Dans ce contexte, la formation et la recherche universitaire et non universitaire mettent un accent important sur les notions de planification, d’aménagement et de réaménagement de la ville (Grest, 2001; Bekker, Leildé et Puttergill, 2005) comme si la nécessité était de revoir, refaire et repenser les villes afin d’éliminer les traces qu’ont laissées les années d’apartheid sur l’organisation urbaine, mais également sur le cadre urbain. D’autres sujets secondaires, mais toujours liés au développement urbain et au passé d’apartheid, tels que le logement informel, l’intégration urbaine, la réduction de la pauvreté (Landau, 2008), le développement durable des communautés désavantagées, les migrations (Kok et Collinson, 2006 ; Vidal, 2007) et la crise de l’emploi en milieu urbain (Cornwell et Inder, 2004) sont aussi étudiés, surtout dans la littérature.

Dans plusieurs universités, les thèmes urbains sont traités dans les facultés et les départements de planning, d’architecture et d’ingénierie. Il y a tout d’abord la School of Architecture, Planning and Geomatics de l’University of Cape Town, le Centre de recherche en architecture, planification et architecture de paysage, qui se concentre sur des questions d’architecture, d’environnement bâti, de processus de modernisation de Cape Town, de design et de planification durable, etc. et le groupe de recherche en transport urbain. L’Université possède également l’African Center for Cities qui depuis 2007 travaille à faciliter la critique de la recherche urbaine et des discours politiques et vise la promotion d’un développement urbain dynamique, démocratique et durable pour les pays du Sud et plus particulièrement ceux d’Afrique. Le centre offre deux programmes de recherche académique : l’un portant sur les initiatives africaines en urbanisme et l’autre sur la sécurité alimentaire. Il offre également plusieurs programmes de recherche urbaine appliquée dont le CityLabs qui s’intéresse à la densification de Cap Town, aux changements climatiques, à la santé en ville et à l’écologie urbaine.

La School for the Built Environment de l’University of Pretoria possède un département d’architecture et un département de planification des villes et des régions.

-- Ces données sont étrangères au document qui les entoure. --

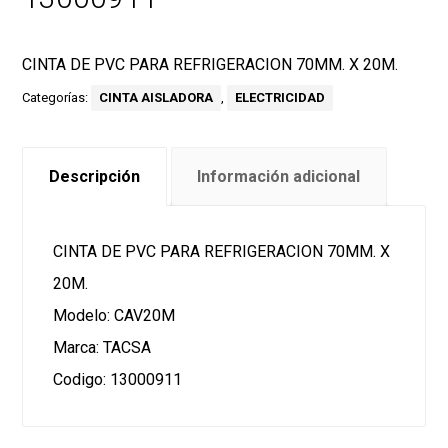
CINTA DE PVC PARA REFRIGERACION 70MM. X 20M.
Categorías:
CINTA AISLADORA
,
ELECTRICIDAD
Descripción
Información adicional
CINTA DE PVC PARA REFRIGERACION 70MM. X
20M.
Modelo: CAV20M
Marca: TACSA
Codigo: 13000911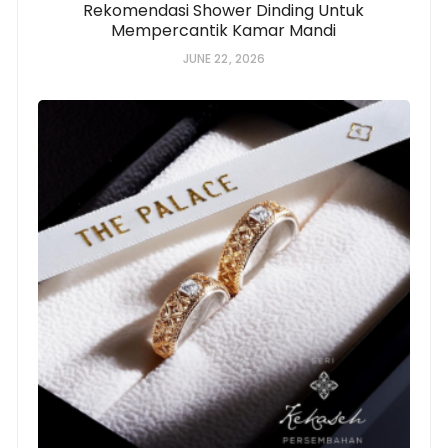
Rekomendasi Shower Dinding Untuk
Mempercantik Kamar Mandi
JUNE 22, 2026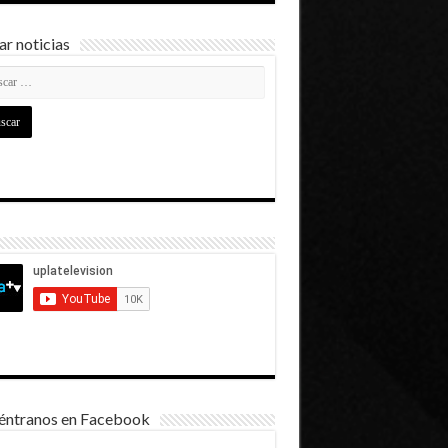
r noticias
éntranos en Facebook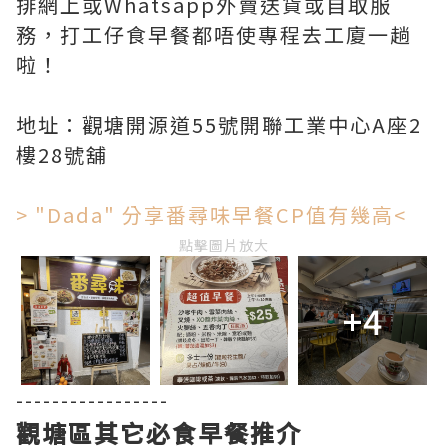
排網上或Whatsapp外賣送貨或自取服
務，打工仔食早餐都唔使專程去工廈一趟
啦！
地址：觀塘開源道55號開聯工業中心A座2
樓28號舖
> "Dada" 分享番尋味早餐CP值有幾高<
點擊圖片放大
+4
-----------------
觀塘區其它必食早餐推介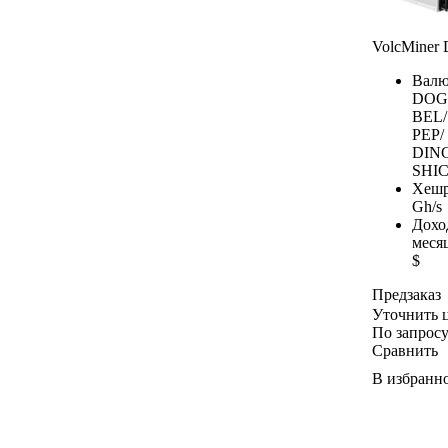
VolcMiner
Валю
DOG
BEL/
PEP/
DIN
SHIC
Хешр
Gh/s
Дохо
меся
$
Предзаказ
Уточнить 
По запрос
Сравнить
В избранн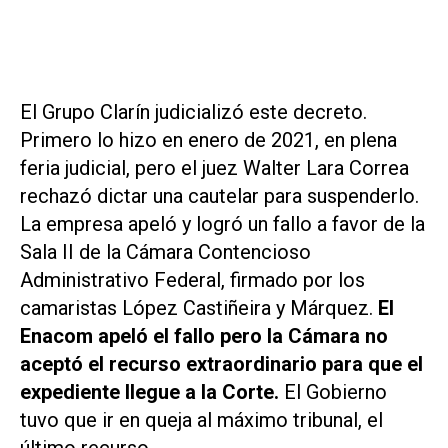
El
Grupo Clarín
judicializó este decreto.
Primero lo hizo en enero de 2021, en plena
feria judicial, pero el juez Walter Lara Correa
rechazó dictar una cautelar para suspenderlo.
La empresa apeló y logró un fallo a favor de la
Sala II de la Cámara Contencioso
Administrativo Federal, firmado por los
camaristas López Castiñeira y Márquez.
El
Enacom apeló el fallo pero la Cámara no
aceptó el recurso extraordinario para que el
expediente llegue a la Corte.
El Gobierno
tuvo que ir en queja al máximo tribunal, el
último recurso.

Ce dernier département fait des recherches sur les enjeux de développement urbain stratégique, sur le développement économique local et la régénération rurale, sur le logement sécuritaire et durable et les espaces urbains et sur les méthodes et les techniques de planification. L’University of Western Cape possède une School of Government qui offre des programmes de premier, deuxième et troisième cycle liés à la gouvernance et à la gestion publique, aux politiques publiques, aux études sur le développement, sur la citoyenneté et sur la démocratie. Notons finalement l’University of the Witwatersrand qui, par le biais de sa faculté d’ingénierie et de l’environnement bâti, possède une école d’architecture et de planification qui offre plusieurs maîtrises liées au développement, à la planification et à la gestion des espaces urbains et régionaux. L’école fait aussi plusieurs recherches, entre autres sur les thèmes du développement régional et urbain durable, de l’habitat et du logement, de l’architecture et de l’urbanisme en Afrique.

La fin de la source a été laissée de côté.